I discovered Richmond Fontaine when they were touring Australia a few years back. On a rainy mid week night in Canberra I saw them supporting magnificent local band Bluebottle Kiss in front of a “crowd” of eight. It seemed like an odd pairing then. Still does. Richmond Fontaine-hard luck and heartbreak, country rock that went from quiet to loud and louder still. Bluebottle Kiss-hard luck and heartbreak, rock that went from quiet to loud and louder and louder and louder still. Maybe not so different after all.
After the gig I approached frontman Willie Vlautin and told him how I dug the show. I asked if anyone had ever told him that he sounded like Jay Farrar, and he said yeah, they had. In hindsight I wish I had of asked him what he thought of Australia and Canberra. He’s the sort of songwriter that can capture the essence of a place and a time by barely saying a thing. Years later I read his book The Motel Life. Good god it’s sad. But so, so beautiful. And so sparse.
This new album contains new elements to the Richmond Fontaine sound, though it is distinctly the same band. Deborah Kelly contributes lovely vocals on a few numbers and we don’t hear Vlautin’s fresh-hangover-flavored vocal until track 3. I’ve always loved the instrumental breaks on Richmon Fontaine albums, atmospheric pieces that are placed perfectly between Vlautin’s dense stories of good times gone bad and the High Country. It gives their albums a cinematic quality, as if the band are pushing what country rock and roll can be.
I hear they are making a film of The Motel Life. It could be wonderful. They better not fuck it up.
In a lengthy back story on this albums Band Camp page, Tyler Lyle goes into the pains and joys that shaped this music. I like gaining access to an artists inspiration and the stories behind the songs. Some may argue that this detracts from the mystery of a piece of art-it should be open to interpretation, it should be abstract-and as much as I agree with this, is this also not a somewhat selfish pursuit? In doing this you are making the performance personal to you by relating it your own experience. God it’s not all about you.
It’s a good thing to entirely remove yourself and just listen to someone else’s story. There’s a entrancing power to experiencing an artist pouring their innards out while tears stream down their face and they tell of their deepest pains and fears. I don’t believe it’s perverse or voyeuristic to be moved by this. I think it’s human.
With improved diction quoting european fiction
This is a terrific line. This album’s full of them. It’s a small thrill to hear such lyrics, original lyrics that are devoid of cynicism. As a lyricist, Lyle is a gifted craftsman. Musically, this is by no means a progressive affair but that’s not a bad thing. It’s simple folk music with a country edge that’s adorned with gorgeous instrumentation. The soft flutes on the killer opener of “The Golden Age & The Silver Girl “, the chest heaving horns on the albums centre piece “Love Is Not Enough” and the pristine strings that accompany the beautiful guitar and banjo throughout conspire to build a great modern folk album.

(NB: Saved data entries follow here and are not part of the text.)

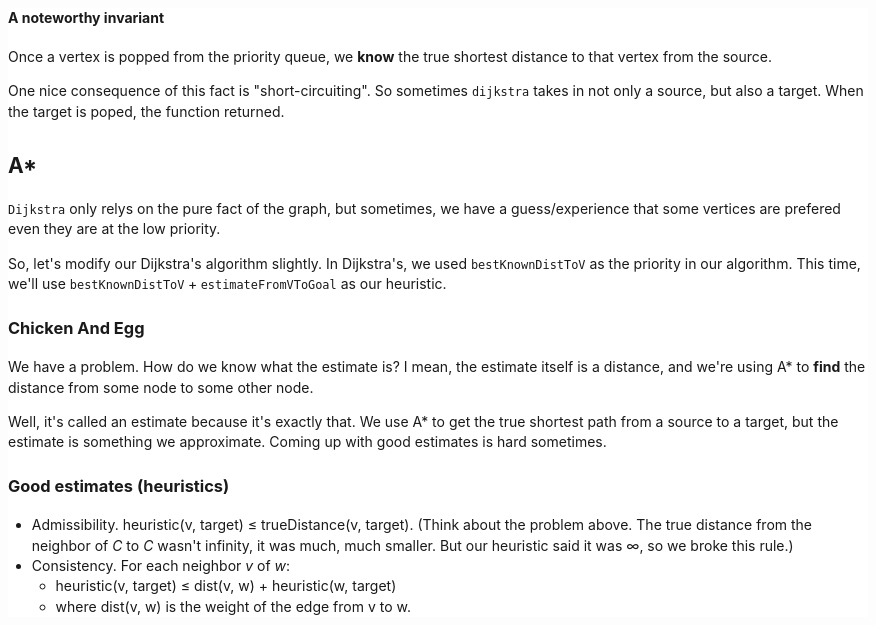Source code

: #### **A noteworthy invariant**
Once a vertex is popped from the priority queue, we **know** the true shortest distance to that vertex from the source.

One nice consequence of this fact is "short-circuiting". So sometimes `dijkstra` takes in not only a source, but also a target. When the target is poped, the function returned.

## A*
`Dijkstra` only relys on the pure fact of the graph, but sometimes, we have a guess/experience that some vertices are prefered even they are at the low priority.

So, let's modify our Dijkstra's algorithm slightly. In Dijkstra's, we used $\texttt{bestKnownDistToV}$ as the priority in our algorithm. This time, we'll use $\texttt{bestKnownDistToV} + \texttt{estimateFromVToGoal}$ as our heuristic.

### Chicken And Egg
We have a problem. How do we know what the estimate is? I mean, the estimate itself is a distance, and we're using A* to **find** the distance from some node to some other node.

Well, it's called an estimate because it's exactly that. We use A* to get the true shortest path from a source to a target, but the estimate is something we approximate. Coming up with good estimates is hard sometimes.

### Good estimates (heuristics)
- Admissibility. heuristic(v, target) $\leq$ trueDistance(v, target). (Think about the problem above. The true distance from the neighbor of $C$ to $C$ wasn't infinity, it was much, much smaller. But our heuristic said it was $\infty$, so we broke this rule.)
- Consistency. For each neighbor $v$ of $w$:
  - heuristic(v, target) $\leq$ dist(v, w) + heuristic(w, target)
  - where dist(v, w) is the weight of the edge from v to w.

Your careful ways and your angry face; well they’re still looking pretty good to me
Lyle has created a fine, fine album here. An album that curls up inside you on the first listen and takes up permanent residence. It always pays its way. And did I mention it’s a break up album? I like those too. (Break up albums). (Not break ups).
First there is a drone. An ethereal hum. Then comes an acoustic guitar riff not dissimilar to “Needle and The Damage Done”. As Neil said : "It’s all one song."
For all the hoo-ha about the death of the music industry and the demise of tangible recorded music, there is little talk of the growing redundancy of the band. The rise of the All Seeing One Man Band is well upon us. In my treks across the sprawling badlands of Band Camp, I discover so many musicians whose bedrooms are not just their creative habitat but also their recording studios, their mixing desk and, quite possibly, their stages. Whether the technology has encouraged these solitary beasts to proliferate or merely provided us access to their output is another discussion, but it is intriguing to observe.
Recently I saw one of these creatures in public, in full flight. With a guitar, several dozen pedals and an electronic noisemaking machine of some sort, this fellow built a full band sound that was mightily impressive. Other bands on the bill squirmed. Rightfully so. Of course the band-the group, the ensemble, the collective- will never disappear completely-just as books never will-however I would suggest we will see more and more of super talented bedroom musicians smoking muddled bands from the stage.
So to the pick. Sandy Gilfillan records this beautiful bedroom music under the name Yes Know. It is lovely folky ambience, it is all space and light and enveloping electricity. It is the sound of an artist performing his craft. There’s a draw to this music, a lulling vacuum. It’s hard to define. You know it when you hear it.